But political competition has many defects which must be removed to make political competition a more viable system.

1.It creates factionalism and creates a sense of disunity.

2.Political parties and candidates often level allegations against each other.

3. They often make false promises and try to deceive the public.
4. Afraid of dirty attacks, many good people do not like to contest elections.
Inspite of all the defects in political competition, the Constitution makers preferred this out of necessity. Regular electoral competition provides an incentive to political parties and leaders. They fully know they stand the chance of winning the elections if they serve and satisfy their voters. But if they fail in this task will not be able to win the next elections. Political competition may cause some ugliness and divisions yet ultimately it puts pressure on the political parties and their leaders to serve the people for their own survival.

♦ Demarcation of Electoral : In case of any election, Municipal State or Lok Sabha elections, the concerned area is divided into many constituencies. For Lok Sabha, the whole country is divided into 543 constituencies. The number of Lok Sabha seats/constituencies has been fixed for each state according to its population. As far as Delhi is concerned, it is divided into seven Lok Sabha constituencies.
Voter’s Lists : After the demarcation of constituencies, the next step is to see that the voters’ list is prepared. For this, the Electoral Roll is prepared. All residents above the age of 18 are included in this list. Only insane persons or those who have criminal record are omitted from this list.
Announcement of Election Dates : The election process begins as soon as the dates for the elections are announced. The election Commission announces the dates for each and every election.
→ Selection of Candidates : Then different political parties select their candidates keeping in mind their prospect of winning the elections. Sometimes, political parties also help certain independent candidates where they have not fielded their own candidates. Generally candidates fielded by political parties stand good chance of their success as compared to independent candidates.
Filing the Nomination Papers, their Scrutiny, Withdrawal of Nomination by the Candidates and
Publication of Final List : Then different candidates fill their nomination papers in the electron office before the last date meant for the same. Then after scrutiny, their nomination papers are accepted or rejected. Then the candidates, whose nomination papers are accepted, are given a chance to withdraw their names. Then the final list is prepared and ballot papers are printed.
Allotment of Symbols : National parties have their permanent symbols but other parties and independent candidates are also allotted symbols so that even the ordinary voter can recognize the different parties and candidates very easily.
Issuing of Election Manifestos : Then the different parties print their election manifestos so that the voters may easily know their programmes and policies very closely.
Campaigning : Then begins the campaigning for different candidates which includes postering, meetings, speeches, processions and house to house canvassing. This thing goes on for many days and only stops 48 hours before the polling time.
Voting, Counting of Votes and Declaration of Results : Then on the specific day, the voting is held on the basis of the secret ballot. After the voting is over, the ballot boxes are sealed and taken to the counting centres. There the votes are counted and soon after the result is declared.
Filling of Election Petition : If any candidate is not satisfied with the election results, he can go to the court of law to redress his complaint.
Right to express one’s choice by vote is called franchise. When the right to vote or franchise is given to every adult in a state, it is called the Universal Adult Franchise.

=====

Goal 1 -> According to the passage on elections, into how many constituencies is the whole country divided for the Lok Sabha?

=====

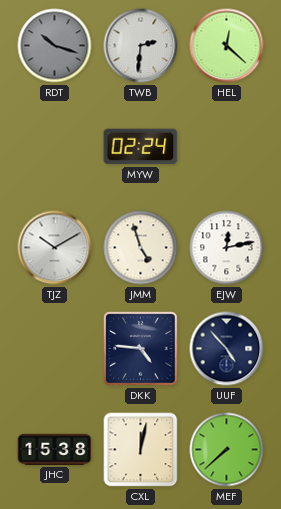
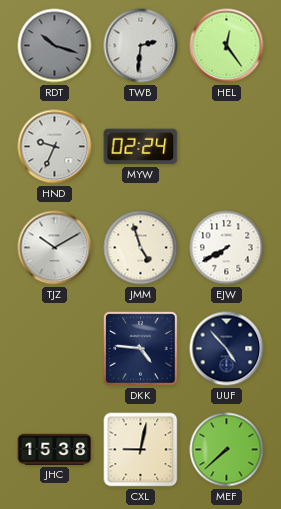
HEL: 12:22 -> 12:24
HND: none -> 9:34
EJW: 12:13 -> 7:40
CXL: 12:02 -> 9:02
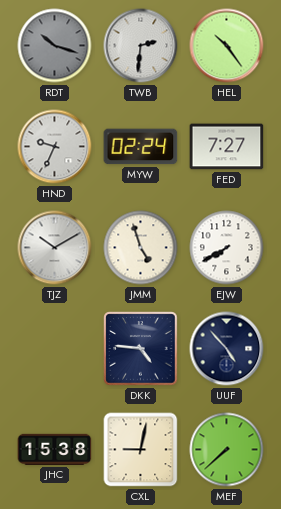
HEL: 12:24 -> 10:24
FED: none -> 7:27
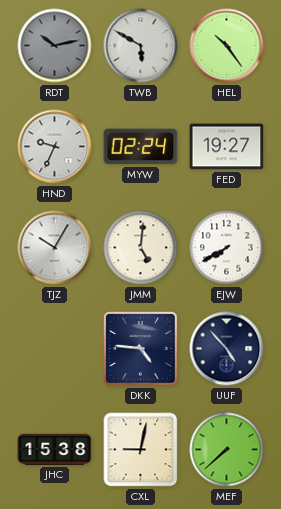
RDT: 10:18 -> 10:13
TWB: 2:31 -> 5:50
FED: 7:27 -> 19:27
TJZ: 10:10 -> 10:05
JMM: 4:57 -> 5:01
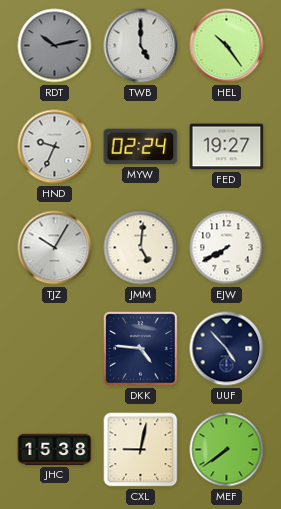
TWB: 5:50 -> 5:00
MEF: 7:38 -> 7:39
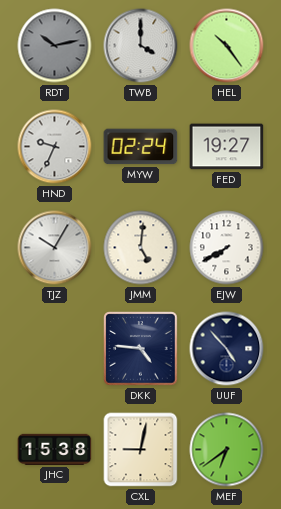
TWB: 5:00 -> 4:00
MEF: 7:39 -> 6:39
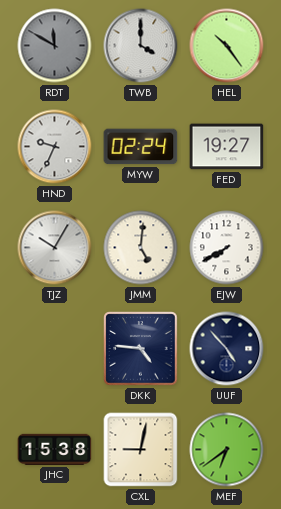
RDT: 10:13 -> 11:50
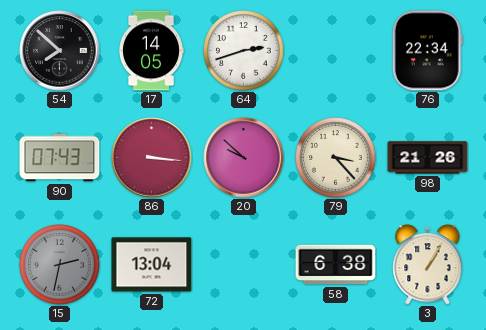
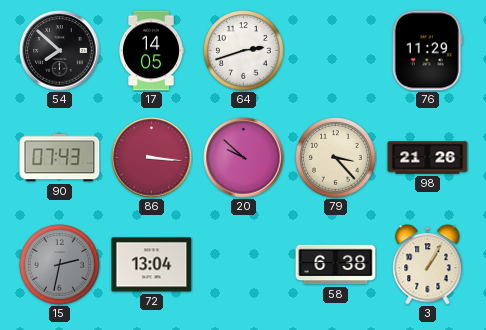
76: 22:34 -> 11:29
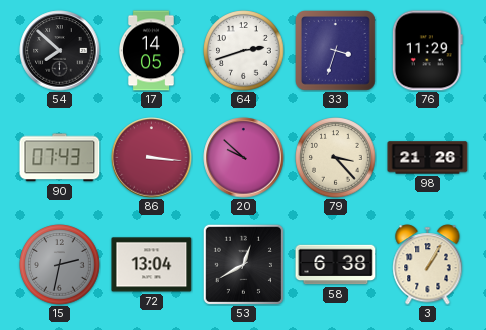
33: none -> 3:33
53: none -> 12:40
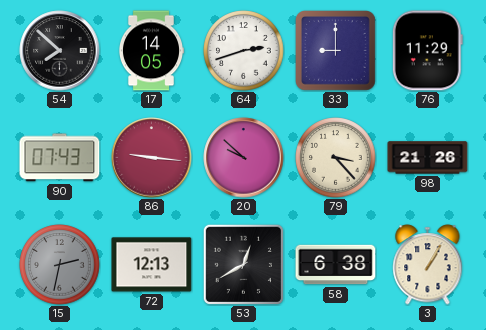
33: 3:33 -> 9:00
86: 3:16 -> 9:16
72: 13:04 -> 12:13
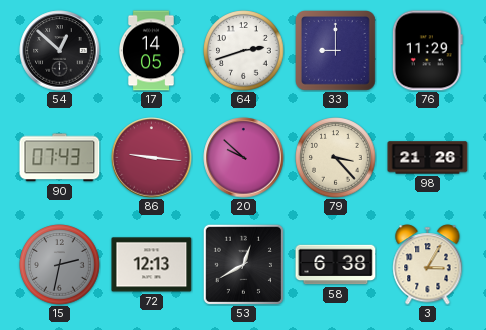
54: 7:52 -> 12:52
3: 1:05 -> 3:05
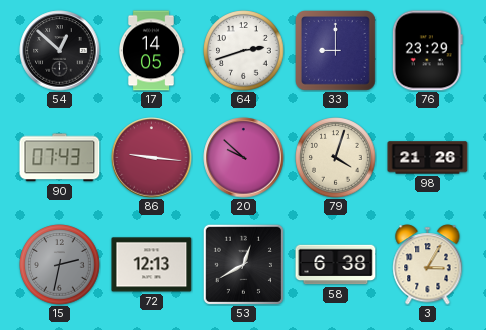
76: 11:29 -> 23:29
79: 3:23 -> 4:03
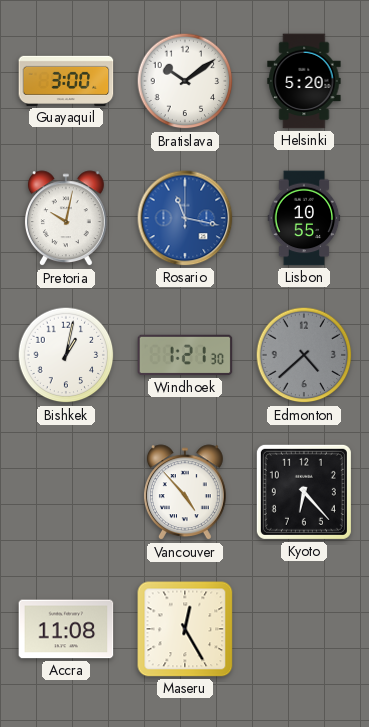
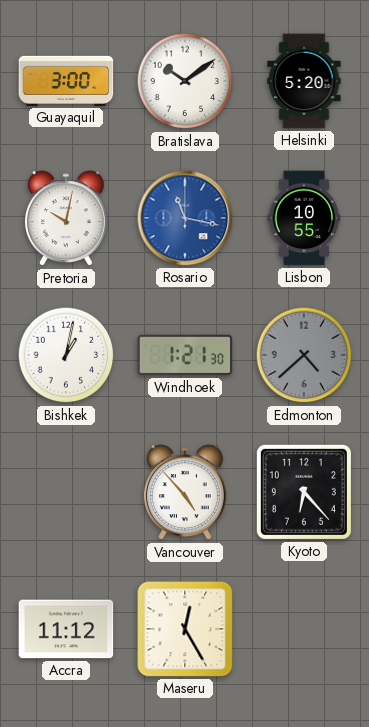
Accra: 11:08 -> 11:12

=====

Goal 2 -> Please turn the part of the entries that opens with the line containing "33: 3:33 -> 9:00" and closes at the end of the entries into a numbered list, leaving the pictures out.

Output 1 -> 543 constituencies.

Output 2 ->
1. 33: 3:33 -> 9:00
2. 86: 3:16 -> 9:16
3. 72: 13:04 -> 12:13
4. 54: 7:52 -> 12:52
5. 3: 1:05 -> 3:05
6. 76: 11:29 -> 23:29
7. 79: 3:23 -> 4:03
8. Accra: 11:08 -> 11:12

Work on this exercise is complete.